Given instruction:
Please extend the reflink system call patch below, picking up right after its final line.

Supplied text:

The userpace visible idea of the operation is:

int reflink(const char *oldpath, const char *newpath, int preserve);
int reflinkat(int olddirfd, const char *oldpath,
	      int newdirfd, const char *newpath,
	      int preserve,  int flags);

The kernel only implements reflinkat(2).  reflink(3) is a trivial
wrapper around reflinkat(2).

The reflink() system call creates reference-counted links.  It creates
a new file that shares the data extents of the source file in a
copy-on-write fashion.  Its calling semantics are identical to link(2)
and linkat(2).  Once complete, programs see the new file as a completely
separate entry.

reflink() attempts to preserve ownership, permissions, and all other
security state in order to create a full snapshot.  A caller requests
this by passing REFLINK_ATTR_PRESERVE as the 'preserve' argument.
Preserving those attributes requires ownership or CAP_CHOWN.  A caller
without those privileges will get EPERM.  An unpriviledged caller can
specify REFLINK_ATTR_NONE.  They will acquire the data extent sharing
but will see the file's security state and attributes initialized as a
new file.  The unpriviledged reflink requires read access.

In the VFS, ->reflink() is an inode_operation with the almost same
arguments as ->link(); an additional argument tells the filesystem to
copy over or reinitialize the security state on the new file.

A new LSM hook, security_inode_reflink(), is added.  None of the
existing LSM hooks appeared to fit.

This only adds the x86 linkage.  The trend appears to be for other
architectures to add their own linkage.

Signed-off-by: Joel Becker <joel.becker@oracle.com>
---
 Documentation/filesystems/reflink.txt |  174 +++++++++++++++++++++++++++++++++
 Documentation/filesystems/vfs.txt     |    4 +
 arch/x86/ia32/ia32entry.S             |    1 +
 arch/x86/include/asm/unistd_32.h      |    1 +
 arch/x86/include/asm/unistd_64.h      |    2 +
 arch/x86/kernel/syscall_table_32.S    |    1 +
 fs/namei.c                            |  124 +++++++++++++++++++++++
 include/linux/fcntl.h                 |    8 ++
 include/linux/fs.h                    |    2 +
 include/linux/security.h              |   23 +++++
 include/linux/syscalls.h              |    3 +
 security/capability.c                 |    7 ++
 security/security.c                   |    8 ++
 13 files changed, 358 insertions(+), 0 deletions(-)
 create mode 100644 Documentation/filesystems/reflink.txt

diff --git a/Documentation/filesystems/reflink.txt b/Documentation/filesystems/reflink.txt
new file mode 100644
index 0000000..7effe33
--- /dev/null
+++ b/Documentation/filesystems/reflink.txt
@@ -0,0 +1,174 @@
+reflink(2)

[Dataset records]
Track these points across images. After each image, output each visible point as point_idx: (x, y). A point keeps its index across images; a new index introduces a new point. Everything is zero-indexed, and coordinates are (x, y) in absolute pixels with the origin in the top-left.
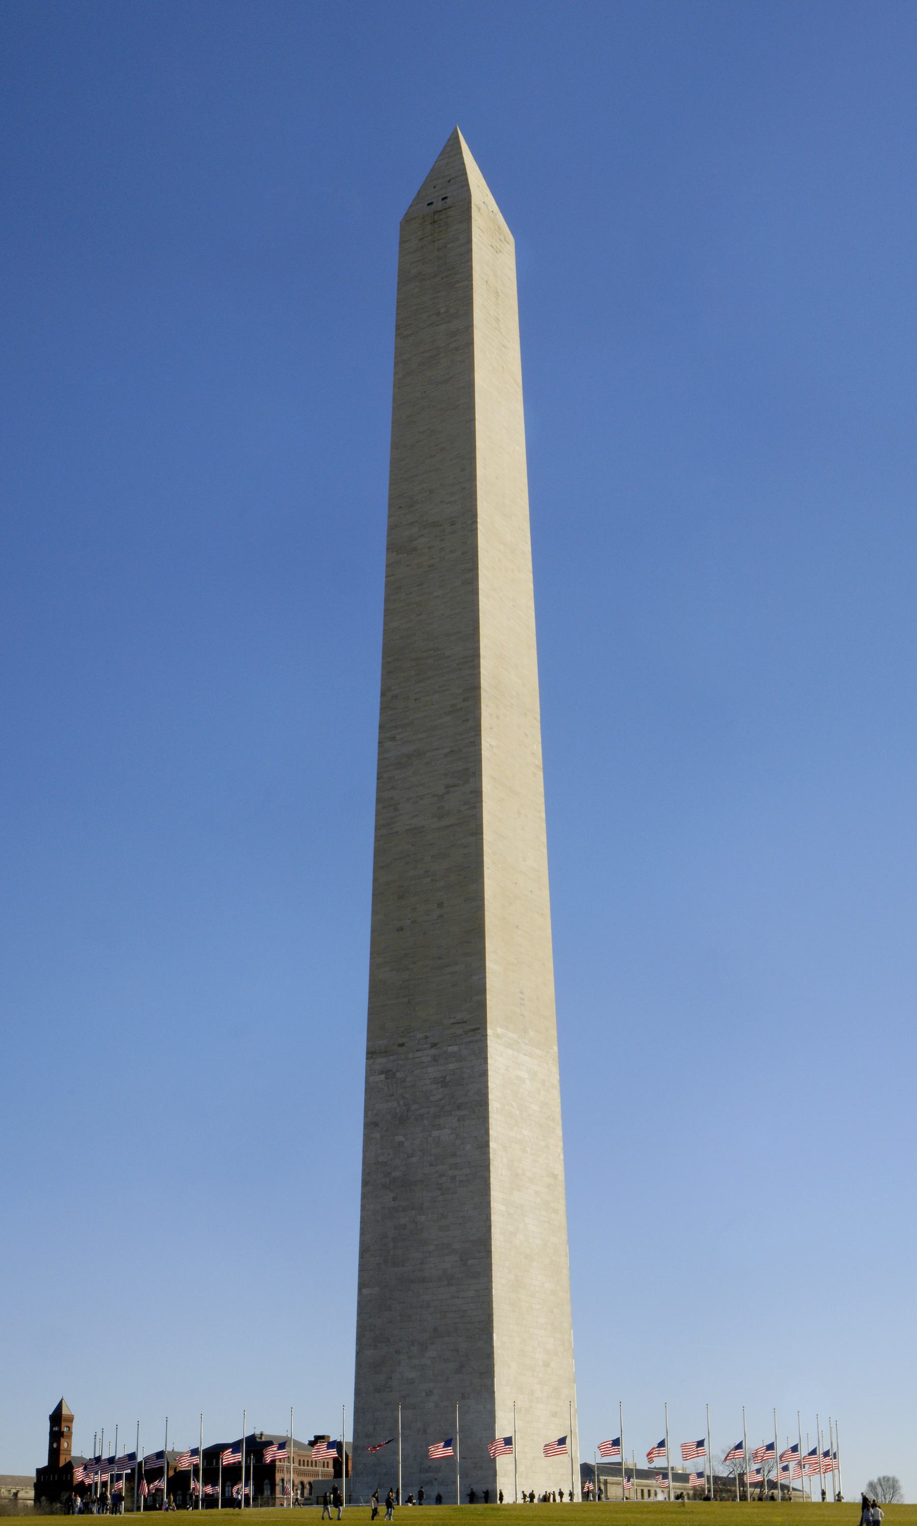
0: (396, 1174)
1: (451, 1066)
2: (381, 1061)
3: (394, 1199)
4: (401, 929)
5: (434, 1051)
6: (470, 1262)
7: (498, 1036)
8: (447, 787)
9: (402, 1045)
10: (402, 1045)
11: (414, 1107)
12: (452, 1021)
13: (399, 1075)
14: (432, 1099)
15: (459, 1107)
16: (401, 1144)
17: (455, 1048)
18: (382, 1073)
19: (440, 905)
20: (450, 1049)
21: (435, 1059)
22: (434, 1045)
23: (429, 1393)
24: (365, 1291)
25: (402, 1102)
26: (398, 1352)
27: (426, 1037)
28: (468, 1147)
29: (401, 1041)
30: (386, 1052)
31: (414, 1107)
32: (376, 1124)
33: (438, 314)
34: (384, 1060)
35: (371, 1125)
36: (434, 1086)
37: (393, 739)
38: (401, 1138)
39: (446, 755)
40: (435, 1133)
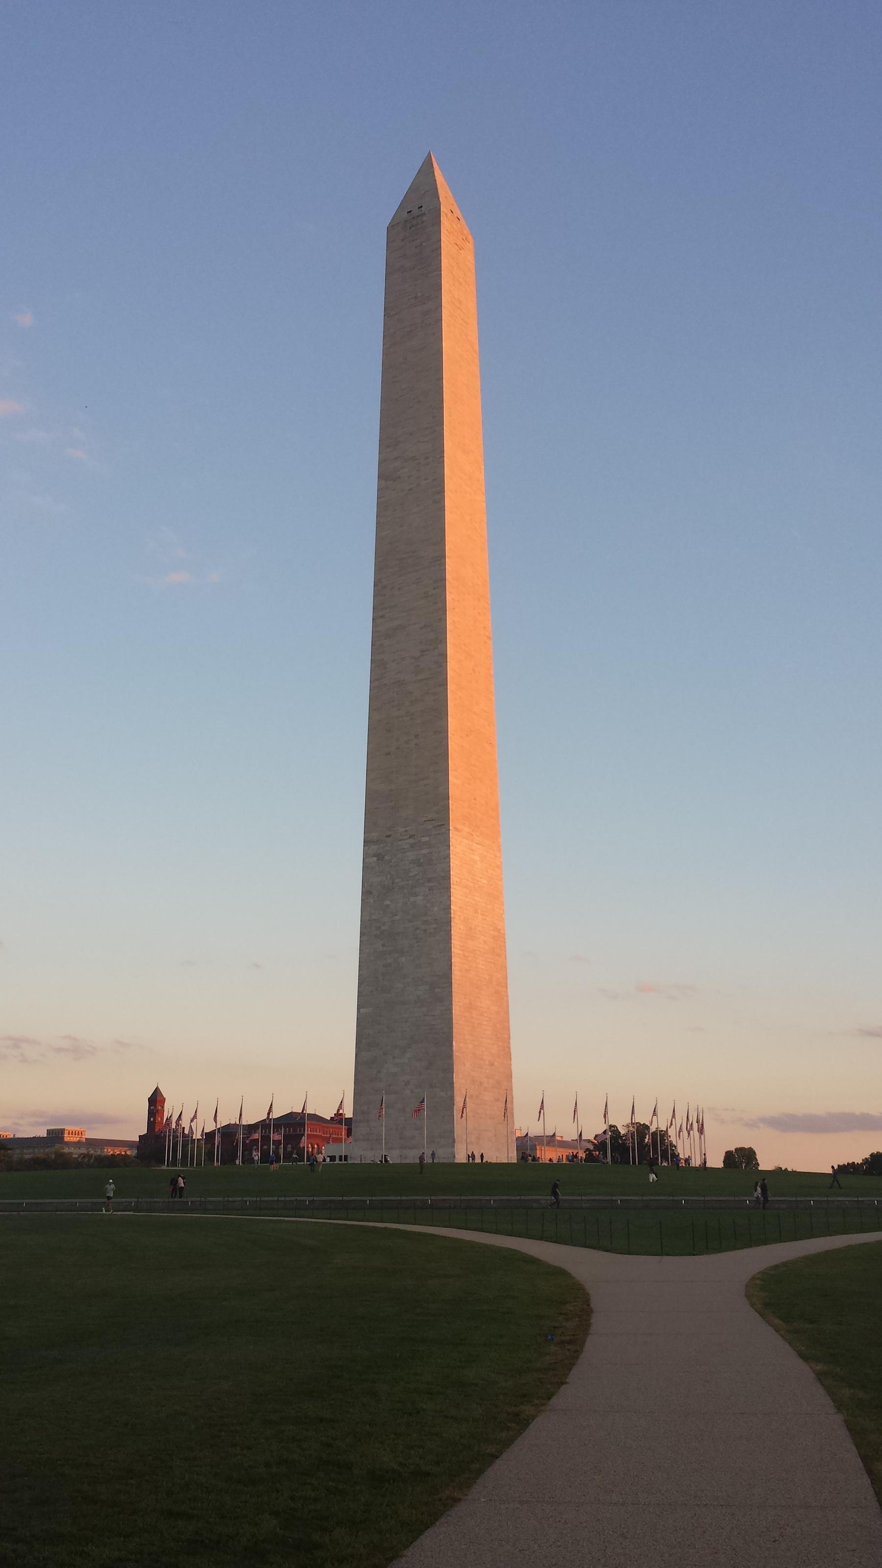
1: (424, 852)
2: (374, 848)
3: (383, 945)
4: (389, 754)
5: (411, 841)
7: (456, 829)
9: (389, 836)
10: (389, 836)
12: (424, 819)
13: (387, 858)
14: (411, 874)
15: (429, 880)
16: (388, 906)
17: (427, 839)
18: (374, 856)
19: (416, 736)
20: (424, 839)
21: (412, 846)
24: (362, 1010)
25: (389, 877)
26: (385, 1054)
27: (406, 831)
28: (436, 909)
30: (377, 842)
31: (396, 881)
32: (370, 893)
33: (416, 297)
35: (366, 893)
37: (383, 617)
38: (388, 902)
39: (421, 628)
40: (412, 899)
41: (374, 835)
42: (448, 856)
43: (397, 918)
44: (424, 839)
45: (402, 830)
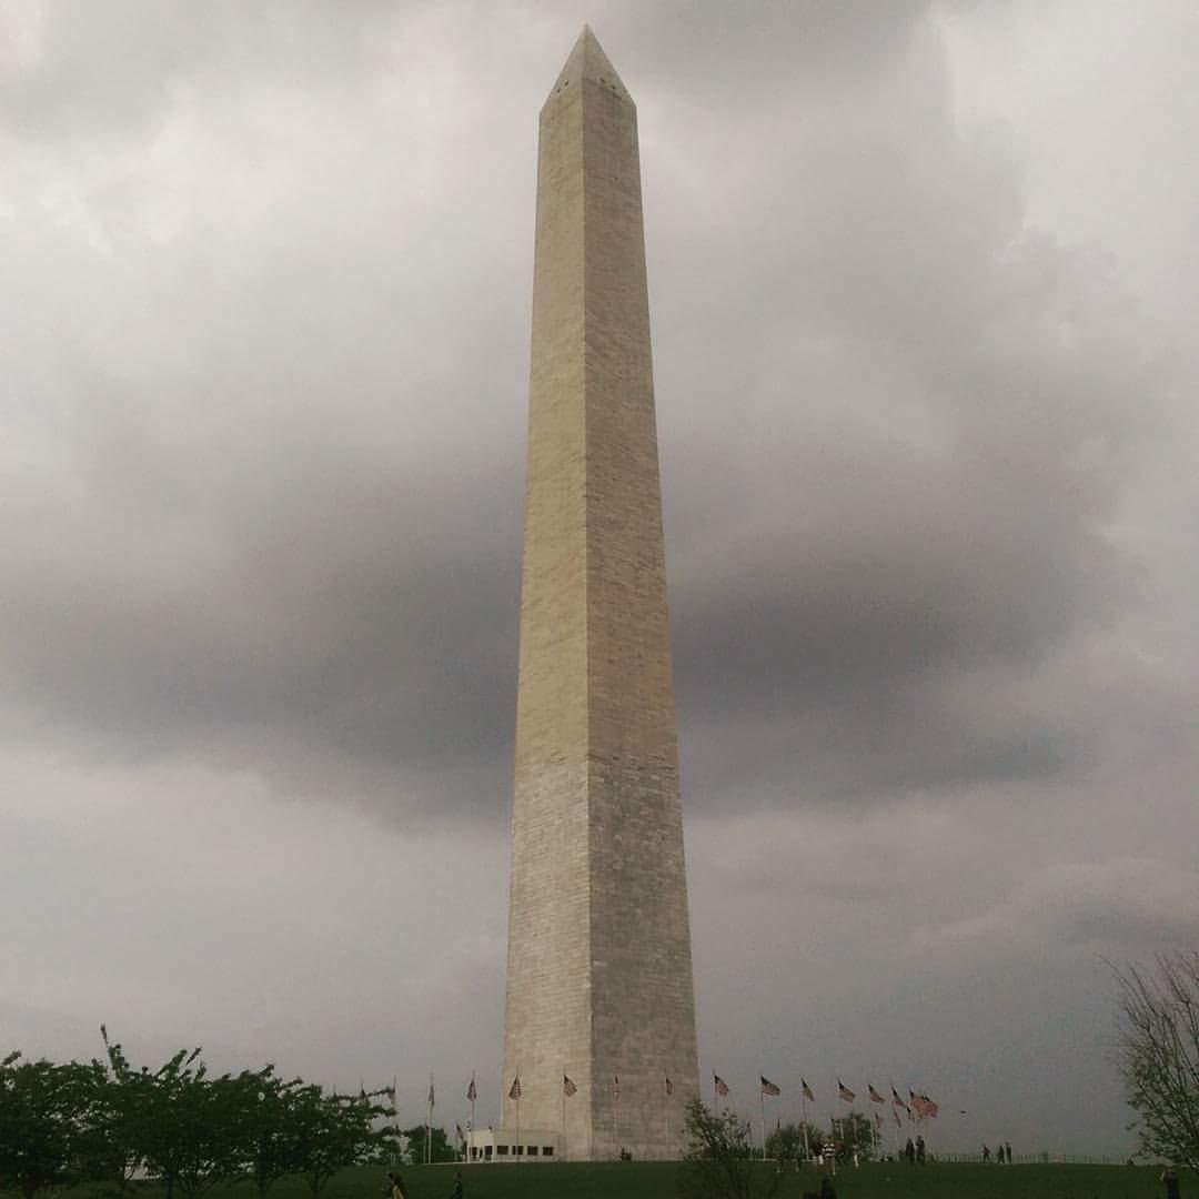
3: (616, 887)
6: (676, 957)
8: (640, 562)
9: (615, 758)
11: (628, 815)
13: (616, 784)
15: (663, 826)
18: (602, 777)
20: (654, 777)
22: (640, 769)
28: (671, 862)
29: (617, 755)
34: (603, 767)
36: (641, 804)
37: (597, 499)
38: (618, 837)
39: (638, 537)
40: (646, 842)
41: (600, 751)
44: (654, 777)
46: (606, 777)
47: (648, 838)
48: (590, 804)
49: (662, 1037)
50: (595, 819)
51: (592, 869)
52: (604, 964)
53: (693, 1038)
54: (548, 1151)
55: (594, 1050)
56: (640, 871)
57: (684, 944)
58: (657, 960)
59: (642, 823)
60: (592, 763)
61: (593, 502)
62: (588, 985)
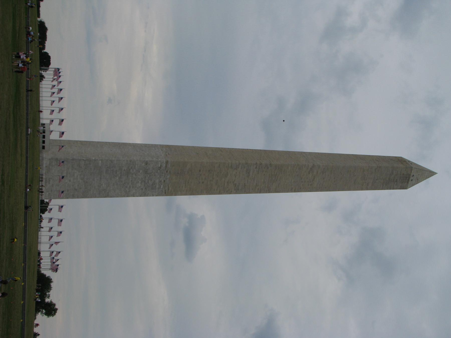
0: (131, 171)
2: (164, 165)
3: (124, 170)
4: (200, 171)
5: (163, 181)
13: (159, 171)
15: (146, 189)
16: (139, 172)
17: (162, 187)
18: (161, 166)
19: (203, 182)
21: (160, 181)
22: (164, 181)
23: (70, 181)
28: (134, 191)
29: (168, 171)
30: (166, 167)
37: (256, 168)
38: (141, 172)
39: (245, 184)
40: (140, 182)
42: (153, 196)
43: (134, 175)
45: (168, 177)
46: (160, 167)
47: (141, 183)
48: (151, 161)
49: (78, 186)
50: (147, 163)
51: (131, 161)
52: (100, 165)
53: (78, 198)
54: (44, 147)
55: (73, 159)
56: (130, 179)
57: (107, 195)
58: (102, 185)
59: (146, 181)
60: (165, 162)
61: (255, 166)
62: (93, 158)
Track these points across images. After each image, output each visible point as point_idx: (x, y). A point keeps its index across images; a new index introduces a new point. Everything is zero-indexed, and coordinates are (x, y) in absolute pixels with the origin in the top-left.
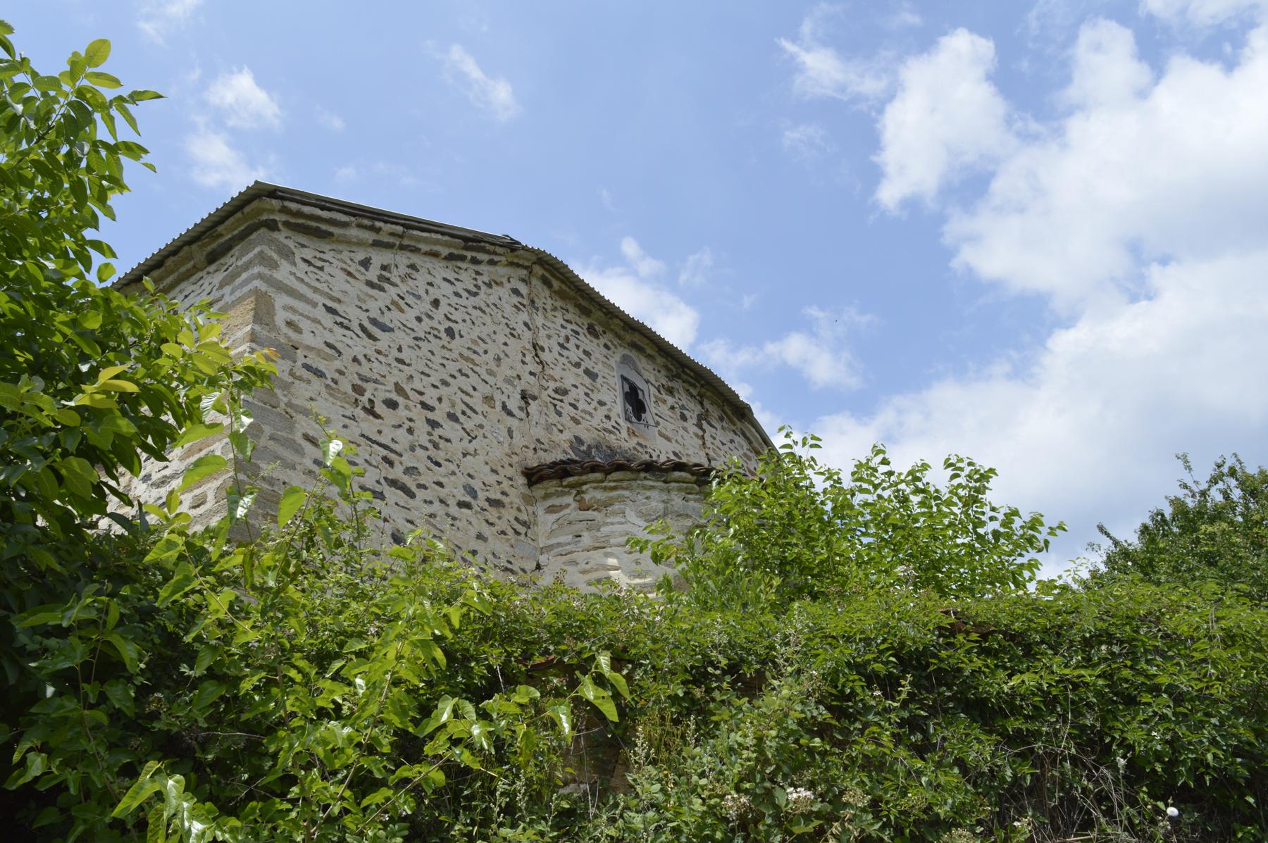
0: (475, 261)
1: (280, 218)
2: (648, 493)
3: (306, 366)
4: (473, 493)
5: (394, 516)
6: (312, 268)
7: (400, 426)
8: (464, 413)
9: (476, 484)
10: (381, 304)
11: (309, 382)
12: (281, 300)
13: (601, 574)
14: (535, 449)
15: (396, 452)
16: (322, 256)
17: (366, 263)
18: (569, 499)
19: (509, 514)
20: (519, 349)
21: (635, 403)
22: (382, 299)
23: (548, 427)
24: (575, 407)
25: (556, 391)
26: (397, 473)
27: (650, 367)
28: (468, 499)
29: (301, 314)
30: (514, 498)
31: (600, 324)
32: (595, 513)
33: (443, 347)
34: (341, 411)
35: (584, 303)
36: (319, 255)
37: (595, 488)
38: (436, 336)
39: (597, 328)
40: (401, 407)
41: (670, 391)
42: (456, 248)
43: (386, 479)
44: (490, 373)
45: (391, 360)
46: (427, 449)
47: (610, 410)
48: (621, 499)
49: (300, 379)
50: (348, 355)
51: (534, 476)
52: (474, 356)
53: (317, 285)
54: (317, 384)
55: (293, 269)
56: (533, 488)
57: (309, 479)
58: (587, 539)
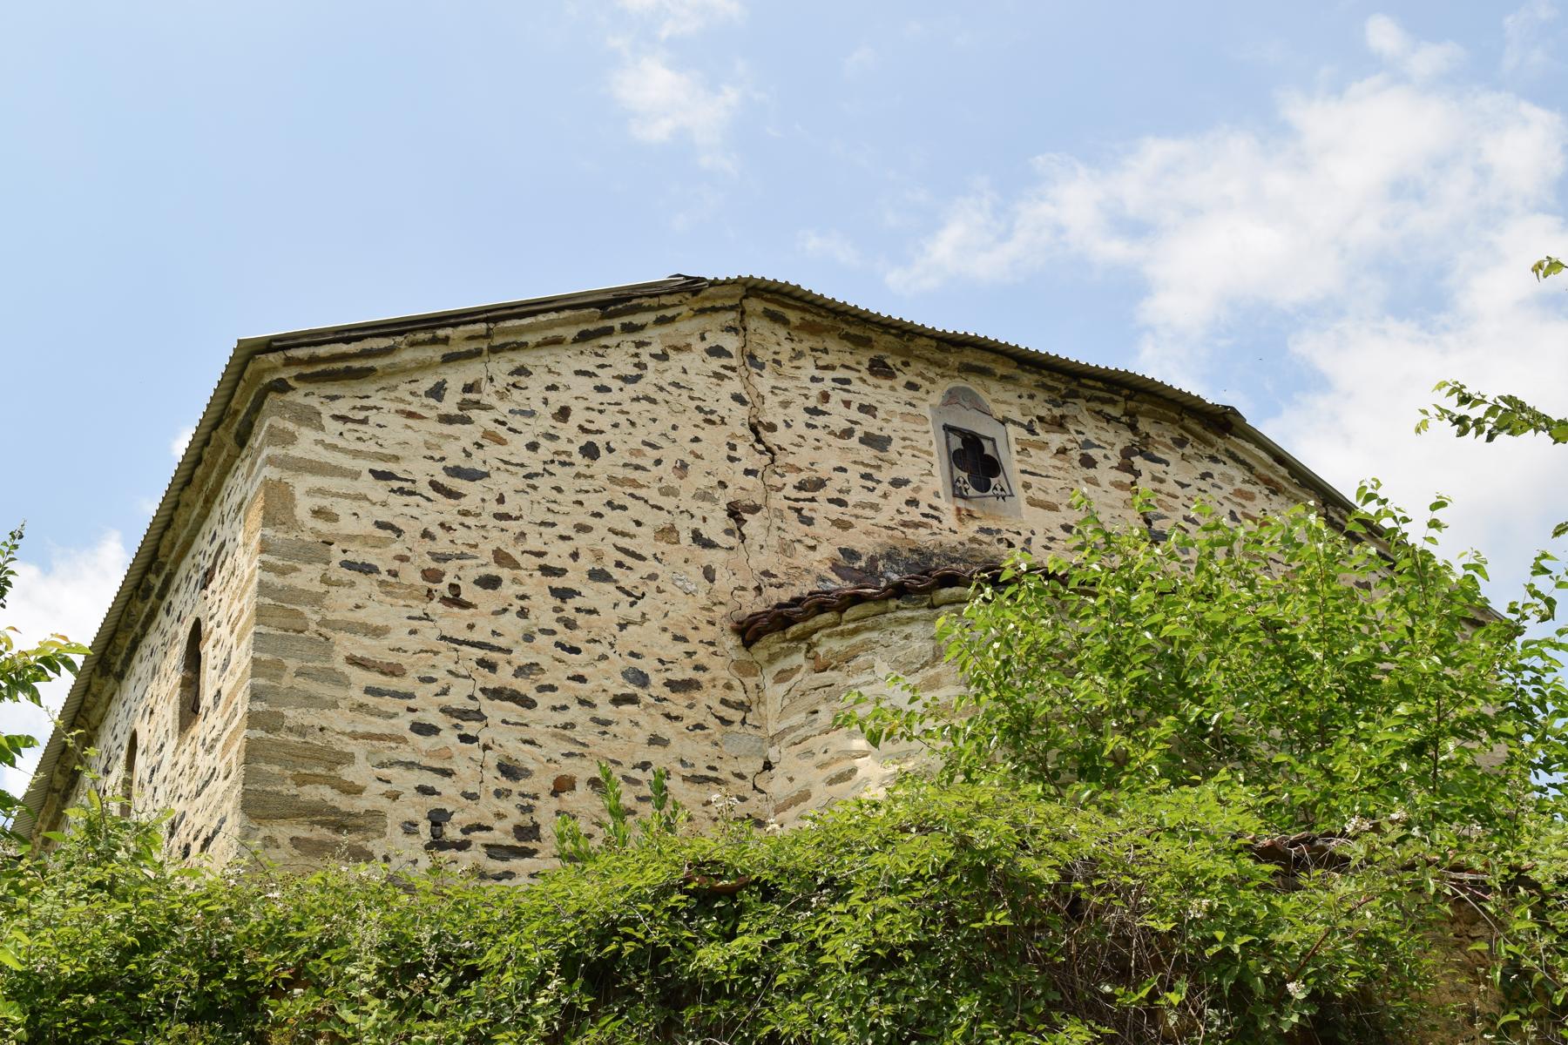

Response to the exercise:
+==========
+
+
+INTRODUCTION
+------------
+
+A reflink is a reference-counted link.  The reflink(2) operation is
+analogous to the link(2) operation, except that instead of two directory
+entries pointing to the same inode, there are two identical inodes
+pointing to the same data.  Writes do not modify the shared data; they
+use copy-on-write (CoW).  Thus, after the reflink has been created, the
+inodes can diverge without impacting each other.
+
+
+SYNOPSIS
+--------
+
+The reflink(2) call looks almost like link(2):
+
+    int reflink(const char *oldpath, const char *newpath, int preserve);
+
+The actual system call is reflinkat(2):
+
+    int reflinkat(int olddirfd, const char *oldpath,
+                  int newdirfd, const char *newpath,
+                  int preserve, int flags);
+
+For details on how olddirfd, newdirfd, and flags behave, see linkat(2).
+The reflink(2) call won't be implemented by the kernel, because it's a
+trivial wrapper around reflinkat(2).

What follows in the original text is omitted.